● Objetivo:
Responde con datos del artículo sobre la película Septiembre:
(a) ¿A la sombra de qué película del mismo año ha quedado siempre?
(b) ¿Cuánto duró aproximadamente su filmación?
(c) ¿Quién construyó el escenario que sustituyó a la casa de campo de Mia Farrow, y a partir de qué?

● Artículo:
-------
El final del verano de la vida: Septiembre (September, Woody Allen, 1987)

 

Sin duda, una de las películas menos vistas de Woody Allen, siempre a la sombra del clásico del mismo año Días de radio (Allen ha sido el último gran cineasta capaz de rodar y estrenar más de un gran título al año), en las filmografías del director suele citarse más por lo accidentado y conflictivo de su producción, aunque a él poco le guste recordarlo, que por sus auténticas cualidades cinematográficas o por la hondura y el sentido de su temática en relación con el resto de su obra. Las circunstancias son conocidas: una filmación que casi alcanzó los siete meses de duración, récord absoluto en la trayectoria de Allen; el descontento con el material de la primera versión que le llevó a repetir el rodaje desde el principio sustituyendo a algunos miembros del reparto (Maureen O’Sullivan, Charles Durning y Sam Shepard y Christopher Walken, ambos probados y desechados para el mismo personaje); la imposibilidad de rodar en la casa de campo de Mia Farrow por iniciarse el rodaje ya en invierno, cuando la acción tenía que transcurrir al final del verano, y la necesidad de construir meticulosamente un escenario análogo, encargo que cumplió Santo Loquasto a partir de fotografías de la casa de la actriz; la reescritura continua del guion, que Allen rehacía cada noche, lo que obligaba a los actores a aprenderse nuevos diálogos por la mañana… El resultado, sin embargo, es un melodrama de tan altas cotas de perfección formal y de una profunda emotividad tal que permite dar todos esos esfuerzos por bien empleados.
-------
● Datos proporcionados:

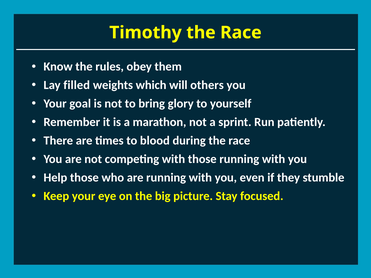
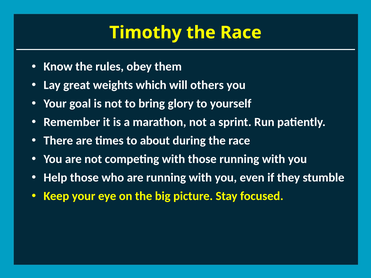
filled: filled -> great
blood: blood -> about
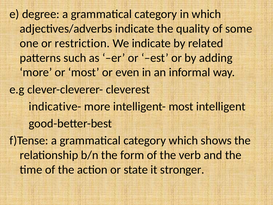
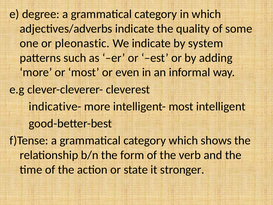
restriction: restriction -> pleonastic
related: related -> system
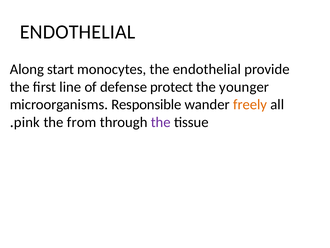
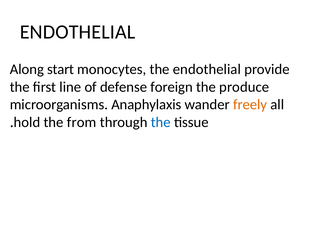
-------
● Respuesta:
(a) Días de radio.
(b) Casi siete meses.
(c) Santo Loquasto, a partir de fotografías de la casa de la actriz.